C’è una terza foto. Non l’hanno scattata i fotografi delle BR, ma chi è accorso quel giorno in via Caetani, è la foto del cadavere di Moro scattata da Rolando Fava. Una foto mille volte vista in questi quarant’anni. Non è la foto delle BR ma racconta chi sono le BR.

 

Tu lo dici in maniera chiara nel tuo libro. Questo è l’anti Piazzale Loreto. Appendere Mussolini a testa in giù, sottosopra, in quel luogo, dove c’era stata una strage fascista significava il rovesciamento di tutta l’esposizione del corpo del Duce nel ventennio fascista, il monumento del corpo del Capo. Era la sanzione che la società si era rovesciata, e quello non era più il Capo, ma un pezzo di merda appeso per i piedi. Le BR pensavano che il corpo morto di Moro avrebbe avuto lo stesso effetto. Ma accade il contrario: quell’uomo dentro la R4 è una vittima. Dentro il portabagagli dell’automobile aggrovigliato come una spoglia. Lo identifica magnificamente Luzi nella sua poesia dedicata all’avvenimento, dandone la definizione di uomo assassinato. Si tratta del delitto di un assassino che ha ammazzato un uomo, non di un rivoluzionario che ha ucciso un Capo. 

 

C’è un’altra foto, che precede questa terza foto di Moro di quasi un decennio, quella di Che Guevara in Bolivia, il suo cadavere nel lavatoio.

 

La foto del Che è un’altra cosa. Tu scrivi che i brigatisti mostrano un certo analfabetismo fotografico. Ho dei dubbi.
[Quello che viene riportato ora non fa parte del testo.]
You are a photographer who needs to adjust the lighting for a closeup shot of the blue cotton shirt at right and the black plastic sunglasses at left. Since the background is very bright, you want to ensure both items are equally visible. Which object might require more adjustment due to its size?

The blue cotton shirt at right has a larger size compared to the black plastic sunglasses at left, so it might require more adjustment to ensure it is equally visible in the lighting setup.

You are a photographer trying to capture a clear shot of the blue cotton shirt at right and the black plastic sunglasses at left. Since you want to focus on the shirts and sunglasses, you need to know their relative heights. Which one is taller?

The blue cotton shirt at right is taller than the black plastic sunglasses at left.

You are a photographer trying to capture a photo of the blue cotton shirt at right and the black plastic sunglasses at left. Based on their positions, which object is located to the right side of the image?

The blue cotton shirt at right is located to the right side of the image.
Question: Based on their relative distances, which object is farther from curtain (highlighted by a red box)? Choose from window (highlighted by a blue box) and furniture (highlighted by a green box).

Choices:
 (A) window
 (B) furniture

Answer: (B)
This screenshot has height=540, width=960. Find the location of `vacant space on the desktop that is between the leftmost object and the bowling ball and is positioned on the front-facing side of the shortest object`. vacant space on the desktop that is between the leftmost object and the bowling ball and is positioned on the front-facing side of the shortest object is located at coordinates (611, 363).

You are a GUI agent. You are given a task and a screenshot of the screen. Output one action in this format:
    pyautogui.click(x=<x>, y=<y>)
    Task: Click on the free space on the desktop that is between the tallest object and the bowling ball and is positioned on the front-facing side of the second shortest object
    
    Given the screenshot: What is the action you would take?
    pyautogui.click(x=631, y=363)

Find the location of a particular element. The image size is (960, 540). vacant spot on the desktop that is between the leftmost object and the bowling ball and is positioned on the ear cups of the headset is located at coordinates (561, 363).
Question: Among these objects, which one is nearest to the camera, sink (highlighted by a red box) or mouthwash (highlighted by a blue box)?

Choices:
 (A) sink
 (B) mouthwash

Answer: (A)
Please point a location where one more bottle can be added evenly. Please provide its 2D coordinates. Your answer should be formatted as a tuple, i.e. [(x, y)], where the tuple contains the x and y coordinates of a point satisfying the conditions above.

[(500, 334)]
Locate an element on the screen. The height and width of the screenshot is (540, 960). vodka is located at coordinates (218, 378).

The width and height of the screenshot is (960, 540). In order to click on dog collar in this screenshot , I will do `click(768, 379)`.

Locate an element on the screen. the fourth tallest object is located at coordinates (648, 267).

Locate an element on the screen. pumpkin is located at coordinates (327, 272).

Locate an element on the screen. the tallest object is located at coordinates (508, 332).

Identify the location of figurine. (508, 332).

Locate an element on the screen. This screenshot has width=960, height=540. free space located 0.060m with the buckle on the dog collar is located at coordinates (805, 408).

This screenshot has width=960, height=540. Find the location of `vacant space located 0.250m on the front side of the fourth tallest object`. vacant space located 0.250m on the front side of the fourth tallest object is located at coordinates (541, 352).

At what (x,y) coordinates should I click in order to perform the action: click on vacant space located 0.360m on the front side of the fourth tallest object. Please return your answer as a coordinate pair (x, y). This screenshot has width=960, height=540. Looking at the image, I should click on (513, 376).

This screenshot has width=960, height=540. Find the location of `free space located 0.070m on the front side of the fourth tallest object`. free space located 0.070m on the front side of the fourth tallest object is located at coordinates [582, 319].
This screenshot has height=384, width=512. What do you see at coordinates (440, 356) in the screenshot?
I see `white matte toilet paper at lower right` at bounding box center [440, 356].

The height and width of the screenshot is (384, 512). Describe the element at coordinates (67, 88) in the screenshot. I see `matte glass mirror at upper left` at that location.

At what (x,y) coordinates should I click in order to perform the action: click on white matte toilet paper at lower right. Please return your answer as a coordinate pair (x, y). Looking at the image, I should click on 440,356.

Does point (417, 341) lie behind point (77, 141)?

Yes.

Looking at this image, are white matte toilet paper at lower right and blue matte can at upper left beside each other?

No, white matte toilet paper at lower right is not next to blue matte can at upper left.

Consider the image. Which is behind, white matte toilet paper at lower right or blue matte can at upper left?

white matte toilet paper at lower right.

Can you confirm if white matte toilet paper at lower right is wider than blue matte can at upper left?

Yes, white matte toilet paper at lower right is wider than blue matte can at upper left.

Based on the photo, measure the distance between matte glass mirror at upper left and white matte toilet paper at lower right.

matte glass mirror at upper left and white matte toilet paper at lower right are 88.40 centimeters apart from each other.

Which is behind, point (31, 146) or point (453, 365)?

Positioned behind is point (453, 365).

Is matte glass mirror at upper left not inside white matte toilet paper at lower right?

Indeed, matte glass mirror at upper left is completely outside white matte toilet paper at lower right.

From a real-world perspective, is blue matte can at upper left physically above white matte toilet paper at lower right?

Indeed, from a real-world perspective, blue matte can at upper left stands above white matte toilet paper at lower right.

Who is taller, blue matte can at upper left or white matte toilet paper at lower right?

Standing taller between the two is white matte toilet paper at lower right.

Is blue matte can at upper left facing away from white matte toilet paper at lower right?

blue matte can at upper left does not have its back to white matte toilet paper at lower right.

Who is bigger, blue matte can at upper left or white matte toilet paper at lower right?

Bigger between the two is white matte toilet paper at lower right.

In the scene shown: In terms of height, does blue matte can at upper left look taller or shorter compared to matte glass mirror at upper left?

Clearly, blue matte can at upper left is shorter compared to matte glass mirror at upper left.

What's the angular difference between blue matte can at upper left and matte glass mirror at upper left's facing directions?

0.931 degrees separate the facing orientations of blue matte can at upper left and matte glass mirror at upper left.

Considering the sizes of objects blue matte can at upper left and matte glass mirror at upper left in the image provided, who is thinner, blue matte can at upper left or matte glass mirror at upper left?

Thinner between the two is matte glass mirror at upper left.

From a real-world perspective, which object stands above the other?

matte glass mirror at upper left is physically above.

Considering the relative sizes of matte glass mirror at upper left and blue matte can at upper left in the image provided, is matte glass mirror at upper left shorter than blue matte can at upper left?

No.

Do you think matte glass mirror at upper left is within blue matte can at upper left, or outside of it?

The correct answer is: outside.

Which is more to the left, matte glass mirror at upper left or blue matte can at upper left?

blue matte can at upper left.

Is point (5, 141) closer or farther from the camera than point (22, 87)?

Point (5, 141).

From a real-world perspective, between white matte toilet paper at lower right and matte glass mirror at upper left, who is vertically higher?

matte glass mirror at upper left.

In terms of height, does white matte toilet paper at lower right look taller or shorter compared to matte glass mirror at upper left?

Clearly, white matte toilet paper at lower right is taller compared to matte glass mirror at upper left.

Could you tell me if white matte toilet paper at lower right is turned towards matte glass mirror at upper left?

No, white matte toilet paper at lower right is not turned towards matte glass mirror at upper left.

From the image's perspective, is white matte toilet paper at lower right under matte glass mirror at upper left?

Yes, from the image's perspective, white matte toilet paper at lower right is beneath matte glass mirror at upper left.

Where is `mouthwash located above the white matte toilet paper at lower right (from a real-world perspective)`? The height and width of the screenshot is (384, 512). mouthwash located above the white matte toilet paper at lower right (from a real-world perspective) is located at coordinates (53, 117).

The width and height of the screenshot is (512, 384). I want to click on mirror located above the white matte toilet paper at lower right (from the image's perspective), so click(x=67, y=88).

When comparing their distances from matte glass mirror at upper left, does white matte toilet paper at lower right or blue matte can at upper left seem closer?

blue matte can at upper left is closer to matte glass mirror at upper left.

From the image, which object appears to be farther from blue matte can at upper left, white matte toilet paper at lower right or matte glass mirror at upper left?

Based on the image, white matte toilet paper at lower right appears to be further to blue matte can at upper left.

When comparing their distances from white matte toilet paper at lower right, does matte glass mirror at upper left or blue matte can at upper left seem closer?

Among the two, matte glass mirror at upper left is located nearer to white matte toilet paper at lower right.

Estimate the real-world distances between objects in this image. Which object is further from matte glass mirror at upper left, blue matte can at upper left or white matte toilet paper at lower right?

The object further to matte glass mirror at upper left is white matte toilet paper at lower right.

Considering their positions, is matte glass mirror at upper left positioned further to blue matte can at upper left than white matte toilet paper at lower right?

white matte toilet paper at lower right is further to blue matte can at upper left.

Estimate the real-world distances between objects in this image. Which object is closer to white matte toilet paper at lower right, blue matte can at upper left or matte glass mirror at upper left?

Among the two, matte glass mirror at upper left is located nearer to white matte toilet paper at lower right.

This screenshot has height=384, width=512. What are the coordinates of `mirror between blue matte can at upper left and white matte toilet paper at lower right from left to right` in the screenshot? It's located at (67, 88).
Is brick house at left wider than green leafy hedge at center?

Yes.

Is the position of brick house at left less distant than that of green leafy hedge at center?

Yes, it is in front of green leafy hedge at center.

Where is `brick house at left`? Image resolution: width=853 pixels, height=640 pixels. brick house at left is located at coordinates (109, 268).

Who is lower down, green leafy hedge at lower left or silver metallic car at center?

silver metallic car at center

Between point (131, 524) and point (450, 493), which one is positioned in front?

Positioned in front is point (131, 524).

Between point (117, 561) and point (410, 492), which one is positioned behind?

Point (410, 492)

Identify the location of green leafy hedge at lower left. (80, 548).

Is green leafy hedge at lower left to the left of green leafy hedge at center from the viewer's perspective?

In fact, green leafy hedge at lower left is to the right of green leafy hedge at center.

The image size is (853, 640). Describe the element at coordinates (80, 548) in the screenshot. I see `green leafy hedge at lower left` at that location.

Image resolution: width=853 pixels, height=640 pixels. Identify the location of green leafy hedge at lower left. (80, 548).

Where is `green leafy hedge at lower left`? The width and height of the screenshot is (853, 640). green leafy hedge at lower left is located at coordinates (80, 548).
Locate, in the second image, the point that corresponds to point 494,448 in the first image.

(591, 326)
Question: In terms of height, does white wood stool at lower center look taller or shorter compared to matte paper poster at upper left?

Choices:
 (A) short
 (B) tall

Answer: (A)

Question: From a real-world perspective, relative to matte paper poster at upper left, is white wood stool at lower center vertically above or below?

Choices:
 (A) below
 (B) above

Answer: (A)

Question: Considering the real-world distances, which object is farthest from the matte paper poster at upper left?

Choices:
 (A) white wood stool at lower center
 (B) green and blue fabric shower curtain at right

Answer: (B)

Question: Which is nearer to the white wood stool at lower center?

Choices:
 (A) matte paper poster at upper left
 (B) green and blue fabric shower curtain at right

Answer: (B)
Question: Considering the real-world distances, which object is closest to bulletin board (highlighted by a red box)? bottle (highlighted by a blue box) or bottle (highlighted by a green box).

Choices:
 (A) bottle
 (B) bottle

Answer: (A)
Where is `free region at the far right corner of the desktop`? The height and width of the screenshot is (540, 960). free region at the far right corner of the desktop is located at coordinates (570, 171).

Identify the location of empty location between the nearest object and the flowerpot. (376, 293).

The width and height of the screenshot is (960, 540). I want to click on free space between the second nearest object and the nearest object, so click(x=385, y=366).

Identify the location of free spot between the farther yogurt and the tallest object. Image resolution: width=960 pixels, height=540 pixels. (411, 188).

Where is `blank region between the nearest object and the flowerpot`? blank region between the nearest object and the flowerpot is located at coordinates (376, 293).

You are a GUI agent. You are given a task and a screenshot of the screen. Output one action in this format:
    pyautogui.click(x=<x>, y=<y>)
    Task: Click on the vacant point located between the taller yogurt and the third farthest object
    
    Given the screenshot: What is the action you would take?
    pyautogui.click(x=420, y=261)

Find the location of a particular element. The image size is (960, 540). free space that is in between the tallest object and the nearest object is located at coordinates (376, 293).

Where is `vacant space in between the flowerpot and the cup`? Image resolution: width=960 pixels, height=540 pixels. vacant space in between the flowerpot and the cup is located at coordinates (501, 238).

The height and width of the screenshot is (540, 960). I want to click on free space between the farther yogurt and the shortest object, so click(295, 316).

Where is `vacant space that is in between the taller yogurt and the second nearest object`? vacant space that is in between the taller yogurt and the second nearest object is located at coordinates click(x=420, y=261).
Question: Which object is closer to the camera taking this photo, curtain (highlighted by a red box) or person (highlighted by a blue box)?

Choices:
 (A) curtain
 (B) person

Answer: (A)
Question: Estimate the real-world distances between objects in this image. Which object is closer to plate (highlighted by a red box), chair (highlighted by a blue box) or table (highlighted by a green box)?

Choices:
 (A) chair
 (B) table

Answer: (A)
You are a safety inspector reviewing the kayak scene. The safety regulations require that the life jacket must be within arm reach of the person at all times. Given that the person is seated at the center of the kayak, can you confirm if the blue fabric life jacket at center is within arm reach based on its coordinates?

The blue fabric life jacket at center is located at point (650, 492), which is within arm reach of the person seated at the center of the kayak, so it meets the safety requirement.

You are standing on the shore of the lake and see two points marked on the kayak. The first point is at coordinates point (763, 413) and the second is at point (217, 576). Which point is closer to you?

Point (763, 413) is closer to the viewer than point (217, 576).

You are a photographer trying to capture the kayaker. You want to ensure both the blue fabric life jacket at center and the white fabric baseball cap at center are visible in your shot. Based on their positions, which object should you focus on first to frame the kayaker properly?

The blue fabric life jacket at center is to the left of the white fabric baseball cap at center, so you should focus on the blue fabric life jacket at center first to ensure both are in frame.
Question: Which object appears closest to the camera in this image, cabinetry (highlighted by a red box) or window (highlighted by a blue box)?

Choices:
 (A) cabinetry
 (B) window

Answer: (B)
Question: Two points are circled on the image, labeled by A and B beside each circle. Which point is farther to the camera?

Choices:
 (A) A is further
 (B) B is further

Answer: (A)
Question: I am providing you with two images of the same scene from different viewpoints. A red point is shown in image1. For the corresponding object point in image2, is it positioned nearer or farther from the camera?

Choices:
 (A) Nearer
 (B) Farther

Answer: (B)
Loro sono figli dell’epoca della pubblicità, in cui l’immagine è usata come uno strumento di finzione sociale, di costruzione della grande finzione sociale entro cui noi viviamo.

 

D’accordo. Ma quelle due foto di Moro non funzionano come pubblicità, anche se i brigatisti ci provano.

 

La vignetta di Vincino – "Scusate abitualmente vesto Marzotto" – rivela che volevano dare alle loro immagini il senso di un’antipubblicità. Il fatto che oggi, a quarant’anni di distanza si dica: ricordiamolo così. E pubblicano l’immagine di Moro dietro un tavolo, come presidente della DC, in divisa da capo politico. Per ricordarlo come uomo bisogna tornare alla seconda foto dei brigatisti, perché lì è un uomo. O quella nel bagagliaio della R4, lì resta un uomo. Più che mai uomo, più che mai rifiutato dalla società di cui era un rappresentante importantissimo. 

 

Guarda questa terza immagine. Ha la testa reclinata. Non ci stava nel bagagliaio, l’hanno ripiegato, ma guarda la sua mano, poggiata come se dormisse.

 

L’hanno mitragliato lì dentro. Non hanno messo neppure in piedi la rappresentazione della fucilazione. I militari boliviani non avevano nessuna capacità iconografica, se l’avessero avuta non l’avrebbero messo in quella posizione che ricorda il Cristo morto di Mantegna. Ne hanno fatto un’icona. Guarda la foto di Moro: la sua solitudine è accentuata da tutte quelle persone in divisa che lo circondano. I brigatisti uccidendolo lo hanno fatto rientrare nella società, ma è solo, tremendamente solo.

 

I brigatisti lo hanno fatto uscire dalla società come Presidente della DC e lo hanno fatto rientrare nella società, e poi nella storia del nostro paese, come un uomo. Un uomo solo.